The lawsuit, filed today in the U.S. District Court for the Southern District of New York, was led by New York Attorney General Barbara Underwood and joined by the Attorneys General of Connecticut, Maryland, and New Jersey.

Among the other evidence cited in the complaint:

  • Policymakers openly talked about coercing states like Maryland to change their policy choices. Treasury Secretary Steve Mnuchin said that the change was intended to “send a
    message” to states to get them to change their taxation and fiscal policies. Stephen Moore, who advised the Trump campaign on tax policy, said it even more bluntly, calling
    the SALT changes “Death to Democrats.” The new provision will raise billions of dollars in federal taxes from Maryland and others in similarly situated states.

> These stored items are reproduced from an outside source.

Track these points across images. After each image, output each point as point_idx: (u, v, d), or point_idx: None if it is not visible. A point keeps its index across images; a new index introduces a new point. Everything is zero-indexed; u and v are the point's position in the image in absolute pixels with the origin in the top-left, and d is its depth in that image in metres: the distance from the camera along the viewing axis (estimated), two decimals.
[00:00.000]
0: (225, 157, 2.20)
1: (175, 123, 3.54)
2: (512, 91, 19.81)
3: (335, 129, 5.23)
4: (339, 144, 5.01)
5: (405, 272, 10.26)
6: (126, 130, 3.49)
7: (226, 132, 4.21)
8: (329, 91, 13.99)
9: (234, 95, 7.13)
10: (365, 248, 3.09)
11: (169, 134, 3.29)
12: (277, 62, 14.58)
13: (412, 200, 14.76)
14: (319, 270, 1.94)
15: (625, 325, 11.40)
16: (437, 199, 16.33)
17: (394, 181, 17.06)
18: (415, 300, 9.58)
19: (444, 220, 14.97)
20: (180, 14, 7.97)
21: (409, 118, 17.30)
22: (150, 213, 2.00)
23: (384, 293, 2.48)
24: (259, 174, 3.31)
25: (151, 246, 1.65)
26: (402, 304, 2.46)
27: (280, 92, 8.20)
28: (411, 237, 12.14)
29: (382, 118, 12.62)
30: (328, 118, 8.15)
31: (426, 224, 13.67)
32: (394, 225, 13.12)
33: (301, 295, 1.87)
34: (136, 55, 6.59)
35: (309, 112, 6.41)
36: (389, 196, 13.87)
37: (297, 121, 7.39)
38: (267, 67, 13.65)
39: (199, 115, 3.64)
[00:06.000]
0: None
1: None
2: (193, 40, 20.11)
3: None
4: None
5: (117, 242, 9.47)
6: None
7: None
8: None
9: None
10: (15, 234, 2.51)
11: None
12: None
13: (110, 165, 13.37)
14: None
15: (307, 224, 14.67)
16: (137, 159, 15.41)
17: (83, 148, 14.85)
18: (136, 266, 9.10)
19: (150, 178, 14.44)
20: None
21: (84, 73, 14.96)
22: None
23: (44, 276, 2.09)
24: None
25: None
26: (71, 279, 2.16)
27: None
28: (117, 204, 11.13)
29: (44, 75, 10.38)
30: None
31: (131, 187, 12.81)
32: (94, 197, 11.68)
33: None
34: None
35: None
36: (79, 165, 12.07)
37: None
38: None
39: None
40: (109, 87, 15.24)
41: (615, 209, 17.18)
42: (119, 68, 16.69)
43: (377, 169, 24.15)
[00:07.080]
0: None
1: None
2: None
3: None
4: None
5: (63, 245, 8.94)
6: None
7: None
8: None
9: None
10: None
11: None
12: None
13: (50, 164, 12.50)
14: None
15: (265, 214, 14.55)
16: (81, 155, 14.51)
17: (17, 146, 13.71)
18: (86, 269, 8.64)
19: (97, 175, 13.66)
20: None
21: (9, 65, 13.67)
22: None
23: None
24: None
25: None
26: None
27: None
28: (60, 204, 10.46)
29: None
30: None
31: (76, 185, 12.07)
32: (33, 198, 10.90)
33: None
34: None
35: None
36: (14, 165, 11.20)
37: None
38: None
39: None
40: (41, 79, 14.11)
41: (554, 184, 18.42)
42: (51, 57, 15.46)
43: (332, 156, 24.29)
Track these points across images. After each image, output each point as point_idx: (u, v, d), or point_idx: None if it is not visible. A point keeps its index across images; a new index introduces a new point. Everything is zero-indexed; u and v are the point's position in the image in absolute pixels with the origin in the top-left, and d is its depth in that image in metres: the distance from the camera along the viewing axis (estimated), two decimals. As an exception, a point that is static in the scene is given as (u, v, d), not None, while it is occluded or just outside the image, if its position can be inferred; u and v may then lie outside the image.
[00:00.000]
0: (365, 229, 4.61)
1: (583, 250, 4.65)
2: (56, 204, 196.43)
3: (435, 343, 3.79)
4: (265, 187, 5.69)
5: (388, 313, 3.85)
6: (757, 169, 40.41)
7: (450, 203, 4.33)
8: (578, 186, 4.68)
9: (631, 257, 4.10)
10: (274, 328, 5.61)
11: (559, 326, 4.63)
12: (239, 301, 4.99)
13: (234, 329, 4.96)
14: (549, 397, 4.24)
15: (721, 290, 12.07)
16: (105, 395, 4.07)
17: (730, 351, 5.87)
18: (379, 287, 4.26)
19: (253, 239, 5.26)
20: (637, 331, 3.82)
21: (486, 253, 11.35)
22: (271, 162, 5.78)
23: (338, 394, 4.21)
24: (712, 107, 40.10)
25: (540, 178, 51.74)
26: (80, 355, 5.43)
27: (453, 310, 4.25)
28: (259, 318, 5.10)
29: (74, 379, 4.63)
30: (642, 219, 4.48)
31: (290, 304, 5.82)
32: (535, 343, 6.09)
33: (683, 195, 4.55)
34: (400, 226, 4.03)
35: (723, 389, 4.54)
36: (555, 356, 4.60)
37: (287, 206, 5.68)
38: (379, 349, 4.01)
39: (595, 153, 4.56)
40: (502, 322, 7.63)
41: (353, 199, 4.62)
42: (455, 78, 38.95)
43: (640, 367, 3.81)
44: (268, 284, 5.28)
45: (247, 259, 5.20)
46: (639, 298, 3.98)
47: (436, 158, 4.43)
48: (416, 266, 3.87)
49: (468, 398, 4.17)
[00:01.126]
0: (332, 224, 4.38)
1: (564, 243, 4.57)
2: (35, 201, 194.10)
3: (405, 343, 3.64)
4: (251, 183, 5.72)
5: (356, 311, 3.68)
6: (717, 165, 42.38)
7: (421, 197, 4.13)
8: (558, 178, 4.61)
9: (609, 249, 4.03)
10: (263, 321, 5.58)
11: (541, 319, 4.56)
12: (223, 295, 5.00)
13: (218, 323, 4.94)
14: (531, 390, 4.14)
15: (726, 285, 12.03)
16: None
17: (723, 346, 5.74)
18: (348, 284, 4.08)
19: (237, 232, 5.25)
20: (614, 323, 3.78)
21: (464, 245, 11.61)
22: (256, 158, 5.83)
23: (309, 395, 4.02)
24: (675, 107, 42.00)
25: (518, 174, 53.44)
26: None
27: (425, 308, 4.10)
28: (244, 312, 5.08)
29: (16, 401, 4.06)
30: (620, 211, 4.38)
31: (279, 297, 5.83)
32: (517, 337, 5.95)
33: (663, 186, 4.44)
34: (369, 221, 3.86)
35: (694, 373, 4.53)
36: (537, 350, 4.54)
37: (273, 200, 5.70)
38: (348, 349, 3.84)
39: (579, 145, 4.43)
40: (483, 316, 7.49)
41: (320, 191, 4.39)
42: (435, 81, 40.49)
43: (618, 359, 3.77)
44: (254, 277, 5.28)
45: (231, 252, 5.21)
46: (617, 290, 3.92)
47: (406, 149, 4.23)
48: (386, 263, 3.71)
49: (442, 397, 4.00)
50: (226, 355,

  • By depressing home values, the new provision will hurt taxpayers in Maryland and other states, while also reducing state tax revenues – forcing states to choose between higher tax rates or cutting investments in education, public services, and other vital programs.

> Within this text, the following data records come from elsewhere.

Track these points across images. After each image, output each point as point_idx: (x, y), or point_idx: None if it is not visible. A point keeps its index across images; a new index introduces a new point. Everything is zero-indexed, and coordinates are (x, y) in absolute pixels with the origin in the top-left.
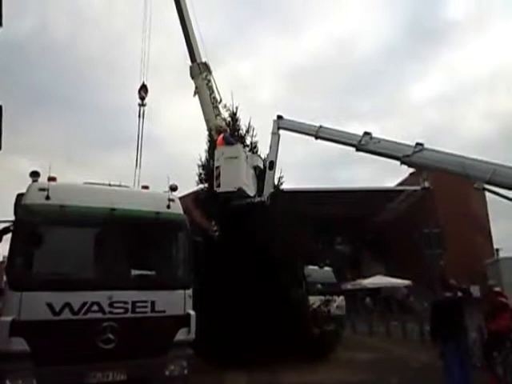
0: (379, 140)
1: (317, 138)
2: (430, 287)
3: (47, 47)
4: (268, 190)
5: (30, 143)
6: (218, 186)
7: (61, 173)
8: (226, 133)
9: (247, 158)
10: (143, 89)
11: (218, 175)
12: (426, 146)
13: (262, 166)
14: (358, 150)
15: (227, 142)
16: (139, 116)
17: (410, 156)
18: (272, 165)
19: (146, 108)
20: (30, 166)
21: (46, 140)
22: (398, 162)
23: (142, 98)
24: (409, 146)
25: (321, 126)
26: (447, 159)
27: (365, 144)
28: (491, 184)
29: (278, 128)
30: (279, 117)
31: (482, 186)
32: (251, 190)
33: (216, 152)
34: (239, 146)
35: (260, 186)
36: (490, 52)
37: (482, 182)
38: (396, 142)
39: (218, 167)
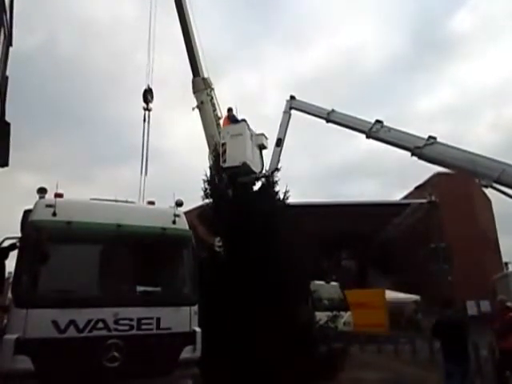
0: (389, 129)
1: (328, 121)
2: (438, 303)
3: (54, 62)
4: (273, 165)
5: (37, 158)
6: (224, 161)
7: (67, 188)
8: (231, 112)
9: (252, 136)
10: (149, 93)
11: (224, 152)
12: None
13: (267, 144)
14: (368, 137)
15: (232, 121)
16: (144, 120)
17: (421, 148)
18: (279, 142)
19: (151, 114)
20: (36, 182)
21: (52, 155)
22: (402, 176)
23: (147, 102)
24: (421, 138)
25: (333, 110)
26: (458, 155)
27: (376, 131)
28: (499, 183)
29: (290, 108)
30: (292, 97)
31: (489, 184)
32: (256, 167)
33: (222, 131)
34: (244, 123)
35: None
36: (497, 64)
37: (490, 180)
38: (407, 133)
39: (223, 144)
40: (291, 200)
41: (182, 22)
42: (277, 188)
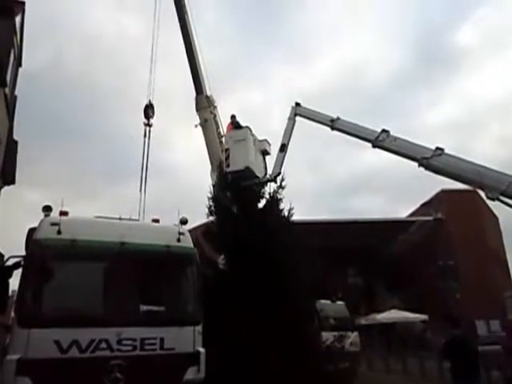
0: (396, 138)
1: (333, 128)
2: (447, 322)
3: (60, 79)
4: (276, 170)
5: (42, 175)
6: (228, 166)
7: (73, 204)
8: (235, 118)
9: (255, 141)
10: (150, 109)
11: (228, 157)
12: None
13: (270, 150)
14: (374, 146)
15: (236, 126)
16: (144, 135)
17: (428, 159)
18: (283, 147)
19: (152, 129)
20: (41, 198)
21: (57, 171)
22: (408, 190)
23: (148, 117)
24: (427, 148)
25: (338, 118)
26: (465, 166)
27: (382, 140)
28: (506, 196)
29: (295, 115)
30: (297, 104)
31: (496, 197)
32: (260, 172)
33: (225, 137)
34: (247, 129)
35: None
36: (503, 76)
37: (497, 193)
38: (414, 143)
39: (227, 149)
40: (296, 217)
41: (186, 40)
42: (281, 206)
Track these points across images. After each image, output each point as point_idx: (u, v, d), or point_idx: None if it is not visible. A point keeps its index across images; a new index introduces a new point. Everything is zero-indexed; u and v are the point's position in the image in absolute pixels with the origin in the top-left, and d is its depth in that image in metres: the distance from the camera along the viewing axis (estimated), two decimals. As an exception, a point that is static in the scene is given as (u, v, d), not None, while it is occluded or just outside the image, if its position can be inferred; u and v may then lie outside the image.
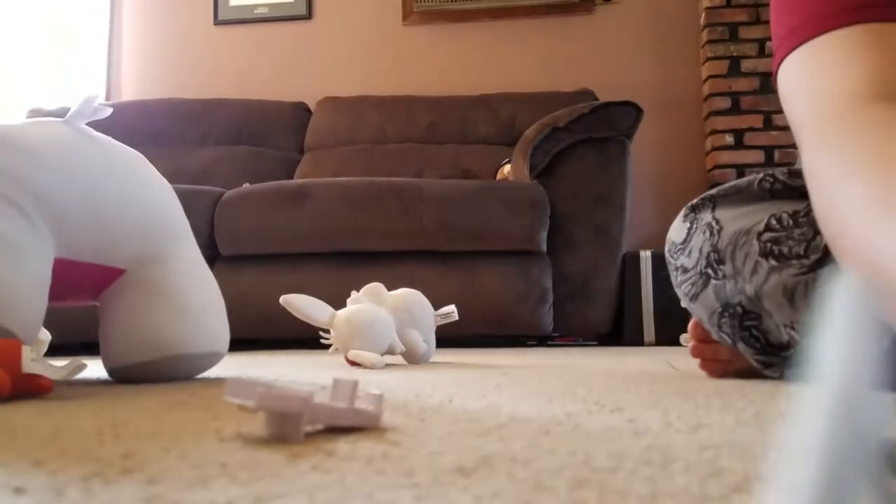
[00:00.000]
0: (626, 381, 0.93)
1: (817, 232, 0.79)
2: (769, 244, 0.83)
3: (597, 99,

  • The new cap on the SALT deduction also violates the constitutional principle of equal state sovereignty, by targeting a handful of states for unfavorable treatment based on their sovereign policy choices.

The lawsuit also highlights the enactment history of the Sixteenth Amendment, which confirms that the federal government’s tax power has limits, and that it cannot be used to intrude on the
sovereign authority of the states to determine their own taxation and fiscal policies.